ÜBUNGSAUFGABEN:
(a) Entnehmen Sie dem Forumsauszug über ISPConfig und Courier den Abschnitt, der bei „nein. Diese Datei“ beginnt und bei „subscriptions bleibt gleich. Hm...“ endet, und geben Sie ihn wortgetreu wieder.
(b) Führen Sie den Forumsauszug über ISPConfig und Courier im Anschluss an seinen letzten Satz weiter.

VORLIEGENDER TEXT:
Spannenderweise ändert sich nur _courierimapsubscribed_ wenn man im Webmailer die Subscriptions ändert. _subscriptions_ bleibt gleich. Hm...


----------



## Till (9. Dez. 2010)

> Gibts die 3.0.3.1 schon?


Ist zur zeit RC.



> Also auch mit einer Leerzeile davor. Kommt das auch von ISPConfig?


ja.



> Für was wird die Datei verwendet und muss sie auch editiert werden?


nein. Diese Datei ist für dovecot und der ignoriert sie richtigerweise. das eine Leerzeile kein Verzeichnis sein kann, hätten die courier Entwickler an sich auch mit berücksichtigen können.



> Spannenderweise ändert sich nur courierimapsubscribed wenn man im Webmailer die Subscriptions ändert. subscriptions bleibt gleich. Hm...

BEREITGESTELLTE AUFLISTUNG:
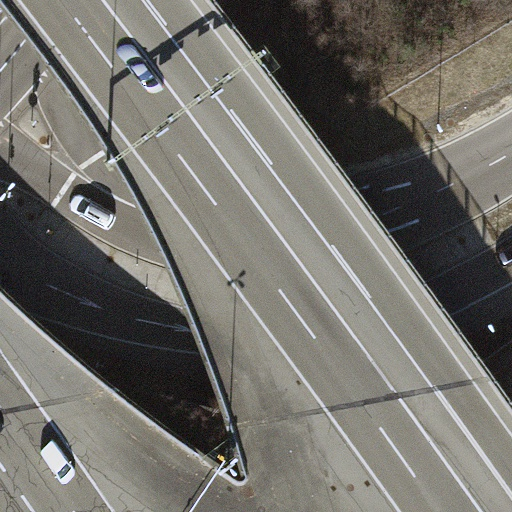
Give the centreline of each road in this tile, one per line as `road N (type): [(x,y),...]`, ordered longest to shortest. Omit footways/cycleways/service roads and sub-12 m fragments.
road 1 (motorway): [(21,277),(137,319),(254,338),(384,323),(511,268)]
road 2 (motorway): [(511,153),(437,194),(336,223),(248,230),(161,220)]
road 3 (motorway): [(511,503),(281,256)]
road 4 (motorway): [(281,256),(96,0)]
road 5 (motorway): [(446,511),(281,256)]
road 6 (motorway): [(161,220),(97,157),(57,68),(46,0)]
road 7 (motorway): [(161,220),(0,158)]
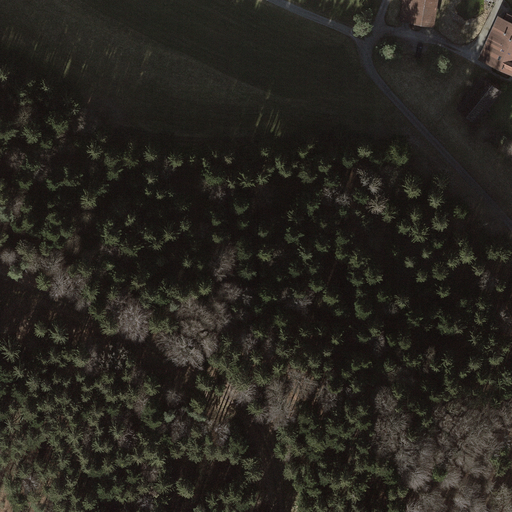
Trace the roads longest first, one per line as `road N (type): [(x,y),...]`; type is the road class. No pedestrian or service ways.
road 1 (track): [(0,281),(101,319),(221,393),(252,419),(269,456),(278,511)]
road 2 (residential): [(511,225),(367,65),(385,0)]
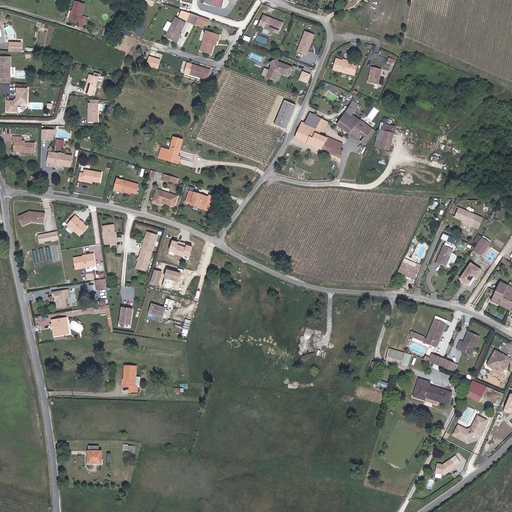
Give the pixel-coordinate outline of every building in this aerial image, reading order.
[(75,1),(72,10),(72,11),(71,11),(69,19),(80,23),(79,26),(83,27),(86,17),(82,16),(85,4),(75,1)] [(225,10),(222,20),(227,22),(230,12),(225,10)] [(197,21),(199,16),(191,14),(188,21),(195,24),(197,21)] [(284,22),(264,14),(259,25),(279,33),(284,22)] [(199,16),(197,21),(209,25),(210,20),(199,16)] [(179,39),(177,38),(185,23),(175,17),(165,36),(177,43),(179,39)] [(102,35),(109,38),(111,31),(104,28),(102,35)] [(211,54),(214,45),(216,40),(217,40),(218,41),(220,36),(207,31),(200,50),(211,54)] [(306,31),(302,41),(311,44),(315,35),(306,31)] [(311,44),(302,41),(298,52),(307,55),(311,44)] [(12,42),(11,52),(23,52),(23,43),(12,42)] [(0,77),(11,77),(11,56),(1,56),(0,77)] [(350,61),(349,63),(336,59),(333,69),(354,75),(358,64),(350,61)] [(267,78),(275,81),(278,72),(288,76),(291,67),(279,63),(278,64),(276,60),(270,63),(271,67),(267,78)] [(192,66),(191,69),(205,73),(203,79),(207,81),(210,72),(192,66)] [(371,67),(368,82),(378,85),(382,69),(371,67)] [(205,73),(191,69),(189,75),(203,79),(205,73)] [(308,83),(312,73),(303,70),(299,79),(308,83)] [(90,76),(85,93),(95,96),(100,78),(90,76)] [(21,103),(27,103),(28,89),(18,88),(17,98),(14,100),(8,100),(7,111),(18,111),(18,105),(21,103)] [(88,122),(98,123),(100,100),(92,100),(92,104),(90,104),(88,122)] [(337,125),(349,134),(360,120),(352,114),(358,107),(360,108),(361,106),(353,100),(346,111),(337,125)] [(285,101),(275,125),(286,130),(296,105),(285,101)] [(317,129),(321,119),(310,113),(305,123),(317,129)] [(321,149),(327,138),(323,136),(324,132),(329,122),(321,119),(317,129),(305,123),(301,121),(295,138),(303,141),(309,144),(321,149)] [(374,131),(360,120),(349,134),(357,139),(361,134),(365,137),(361,142),(364,144),(374,131)] [(54,130),(42,130),(42,139),(54,139),(54,130)] [(380,148),(384,131),(379,130),(375,146),(380,148)] [(393,133),(384,131),(380,148),(389,150),(393,133)] [(12,137),(12,141),(14,141),(13,151),(24,151),(24,153),(35,154),(35,143),(25,143),(26,141),(22,141),(22,137),(12,137)] [(159,158),(174,162),(176,156),(178,156),(183,140),(174,137),(170,150),(161,148),(159,158)] [(327,138),(321,149),(341,158),(344,150),(341,149),(343,145),(327,137),(327,138)] [(64,148),(65,139),(57,138),(56,147),(64,148)] [(60,152),(60,154),(50,152),(48,162),(58,164),(57,166),(62,167),(63,165),(70,167),(73,156),(65,154),(65,153),(60,152)] [(79,181),(83,181),(83,180),(92,181),(100,183),(101,173),(85,170),(84,174),(80,173),(79,181)] [(114,190),(121,192),(122,190),(130,192),(135,194),(138,185),(117,179),(114,190)] [(153,202),(163,205),(164,203),(174,207),(178,196),(157,190),(153,202)] [(194,193),(189,192),(186,201),(191,203),(191,204),(204,208),(208,197),(195,192),(194,193)] [(462,222),(472,227),(477,215),(459,207),(454,218),(462,221),(462,222)] [(40,217),(45,217),(46,213),(30,212),(19,217),(24,225),(32,221),(40,222),(40,217)] [(79,219),(80,218),(77,215),(68,224),(80,235),(88,227),(79,219)] [(482,218),(477,215),(472,227),(477,229),(482,218)] [(106,246),(117,245),(114,225),(104,227),(106,246)] [(40,242),(60,238),(58,230),(38,234),(40,242)] [(147,232),(141,251),(151,254),(157,235),(147,232)] [(482,237),(473,250),(481,256),(490,243),(482,237)] [(177,254),(192,258),(195,246),(186,243),(187,242),(175,239),(172,251),(177,252),(177,254)] [(443,247),(435,265),(444,269),(452,250),(443,247)] [(146,272),(151,254),(141,251),(136,269),(146,272)] [(95,266),(93,255),(74,259),(76,269),(95,266)] [(415,268),(417,264),(404,258),(402,262),(415,268)] [(415,268),(402,262),(398,272),(414,280),(421,266),(417,264),(415,268)] [(460,279),(470,286),(481,270),(470,263),(460,279)] [(105,279),(95,280),(97,290),(107,289),(105,279)] [(490,301),(510,310),(511,306),(511,287),(500,282),(490,301)] [(51,293),(52,297),(54,297),(54,302),(56,302),(57,309),(66,307),(64,291),(51,293)] [(166,308),(152,304),(149,314),(163,318),(166,308)] [(109,305),(100,307),(101,313),(107,313),(108,317),(111,317),(109,305)] [(132,310),(122,308),(120,323),(130,325),(132,310)] [(63,326),(67,325),(66,318),(51,320),(52,325),(54,325),(54,329),(53,329),(54,336),(65,335),(63,326)] [(186,318),(183,332),(188,333),(192,320),(186,318)] [(427,339),(437,343),(445,324),(434,320),(427,339)] [(436,346),(437,343),(427,339),(411,332),(410,336),(436,346)] [(474,344),(476,345),(480,336),(468,332),(464,342),(460,341),(456,349),(461,351),(462,349),(467,351),(472,349),(474,344)] [(462,349),(461,351),(472,355),(476,345),(474,344),(472,349),(467,351),(462,349)] [(389,349),(387,356),(402,361),(404,353),(389,349)] [(503,370),(505,370),(511,359),(495,350),(489,362),(489,364),(495,367),(497,367),(503,370)] [(405,351),(402,362),(409,364),(412,354),(405,351)] [(444,359),(435,355),(431,362),(441,367),(444,359)] [(402,361),(387,356),(386,360),(401,364),(402,361)] [(455,364),(444,359),(441,367),(451,371),(455,364)] [(489,364),(489,362),(488,365),(488,366),(494,370),(496,369),(502,372),(504,372),(505,370),(503,370),(497,367),(495,367),(489,364)] [(141,377),(136,377),(136,366),(125,366),(124,386),(130,386),(129,391),(137,392),(138,386),(140,387),(141,377)] [(419,379),(413,397),(425,400),(426,398),(448,405),(452,393),(429,386),(430,382),(419,379)] [(473,380),(470,386),(485,392),(487,387),(473,380)] [(470,386),(465,395),(481,402),(485,392),(470,386)] [(458,425),(453,435),(465,441),(478,437),(487,421),(477,416),(471,428),(466,430),(458,425)] [(101,451),(99,451),(88,451),(89,463),(102,463),(101,451)] [(442,464),(437,463),(435,472),(445,474),(456,466),(450,459),(442,464)]
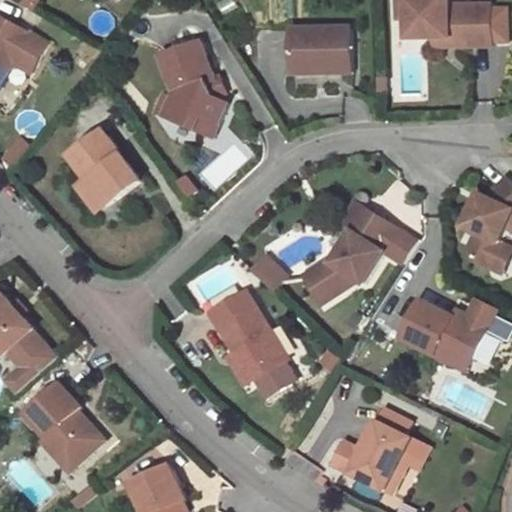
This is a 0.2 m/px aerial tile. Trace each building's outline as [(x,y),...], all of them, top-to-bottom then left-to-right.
[(34,11),(40,1),(38,0),(27,0),(24,5),(34,11)] [(411,0),(399,0),(400,20),(411,19),(411,0)] [(510,42),(509,8),(493,9),(493,5),(454,6),(453,0),(411,0),(411,19),(419,19),(419,39),(437,39),(453,38),(454,47),(494,46),(494,42),(510,42)] [(34,72),(50,43),(32,33),(0,14),(0,87),(15,62),(34,72)] [(356,73),(355,28),(294,29),(296,75),(356,73)] [(454,47),(453,38),(437,39),(437,48),(454,47)] [(217,97),(212,84),(219,81),(218,79),(204,42),(164,57),(180,97),(178,100),(170,118),(201,131),(207,118),(223,125),(233,103),(217,97)] [(229,92),(223,77),(218,79),(219,81),(212,84),(217,97),(229,92)] [(170,118),(178,100),(170,96),(162,114),(170,118)] [(511,115),(497,116),(498,135),(511,134),(511,115)] [(217,138),(223,125),(207,118),(201,131),(217,138)] [(145,181),(106,130),(72,156),(92,182),(112,208),(145,181)] [(19,168),(36,149),(23,138),(7,157),(19,168)] [(502,243),(511,223),(511,180),(510,179),(490,197),(486,207),(479,203),(467,227),(479,233),(472,247),(477,261),(492,268),(500,266),(507,252),(504,244),(502,243)] [(112,208),(92,182),(83,189),(103,215),(112,208)] [(486,207),(490,197),(483,194),(479,203),(486,207)] [(355,233),(370,209),(359,202),(344,226),(355,233)] [(368,285),(389,253),(408,265),(422,242),(370,209),(355,233),(336,263),(332,260),(308,276),(327,305),(358,284),(360,280),(368,285)] [(505,275),(511,260),(511,248),(504,244),(507,252),(500,266),(492,268),(497,271),(505,275)] [(294,276),(272,255),(269,259),(290,280),(294,276)] [(290,280),(269,259),(257,271),(278,292),(290,280)] [(1,264),(1,279),(28,278),(28,264),(1,264)] [(18,305),(6,291),(0,296),(0,348),(8,357),(40,329),(27,314),(18,305)] [(291,360),(249,291),(213,313),(239,353),(256,381),(259,379),(291,360)] [(475,366),(499,318),(479,308),(475,316),(461,309),(457,317),(425,300),(406,339),(441,357),(444,350),(475,366)] [(499,318),(504,310),(483,300),(479,308),(499,318)] [(31,310),(23,301),(18,305),(27,314),(31,310)] [(496,336),(511,344),(511,324),(503,320),(496,336)] [(358,333),(362,326),(357,322),(352,329),(358,333)] [(472,373),(475,366),(444,350),(441,357),(472,373)] [(256,381),(239,353),(232,357),(250,385),(256,381)] [(338,369),(345,359),(337,353),(330,364),(338,369)] [(291,360),(259,379),(271,397),(302,377),(291,360)] [(109,442),(81,411),(85,408),(63,384),(29,415),(41,427),(52,439),(80,469),(109,442)] [(402,449),(408,435),(415,423),(387,409),(372,439),(367,449),(365,452),(354,474),(396,495),(407,472),(400,468),(408,452),(402,449)] [(41,427),(29,415),(25,419),(36,431),(41,427)] [(408,452),(415,439),(408,435),(402,449),(408,452)] [(367,449),(372,439),(367,437),(363,447),(367,449)] [(75,473),(80,469),(52,439),(47,444),(75,473)] [(354,474),(365,452),(348,443),(337,465),(354,474)] [(186,511),(182,504),(187,501),(190,500),(173,465),(133,484),(146,511),(186,511)] [(327,487),(331,481),(323,476),(319,482),(327,487)] [(76,499),(81,511),(101,501),(95,490),(76,499)] [(192,511),(187,501),(182,504),(186,511),(192,511)]
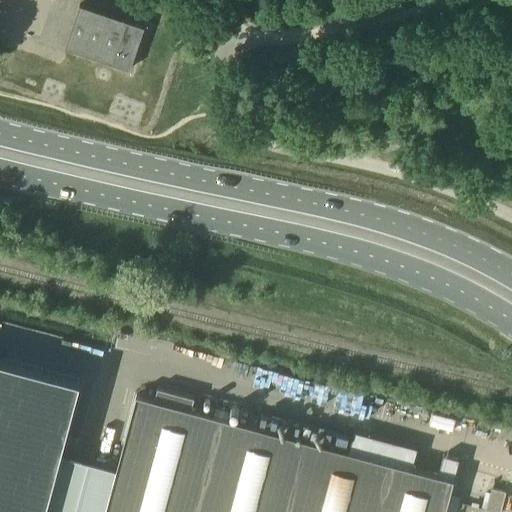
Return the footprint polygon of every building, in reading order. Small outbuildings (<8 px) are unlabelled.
[(145,26),(80,4),(65,47),(130,69),(145,26)] [(486,148),(511,148),(511,124),(486,125),(486,148)] [(0,357),(0,511),(44,511),(80,379),(0,357)] [(459,511),(447,508),(455,479),(454,479),(459,458),(444,454),(439,474),(412,467),(417,447),(354,430),(349,450),(191,408),(195,396),(158,386),(155,398),(138,393),(118,469),(95,464),(88,492),(110,497),(106,511),(459,511)] [(492,488),(487,509),(498,511),(499,511),(505,491),(492,488)]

LÖSUNGEN:
(a)
nein. Diese Datei ist für dovecot und der ignoriert sie richtigerweise. das eine Leerzeile kein Verzeichnis sein kann, hätten die courier Entwickler an sich auch mit berücksichtigen können.



> Spannenderweise ändert sich nur courierimapsubscribed wenn man im Webmailer die Subscriptions ändert. subscriptions bleibt gleich. Hm...

(b)
ist ja auch klar, Du hast ja nur einen imap server zur gleichen Zeit installiert.


----------



## Roi Danton (9. Dez. 2010)

Ah danke für die Infos. Dann warte ich mal auf ISPConfig 3.0.3.1. ;-) Die _subscriptions_ lasse ich wie sie ist, da wir kein Dovecot verwenden.


----------



## sirrus (7. Jan. 2012)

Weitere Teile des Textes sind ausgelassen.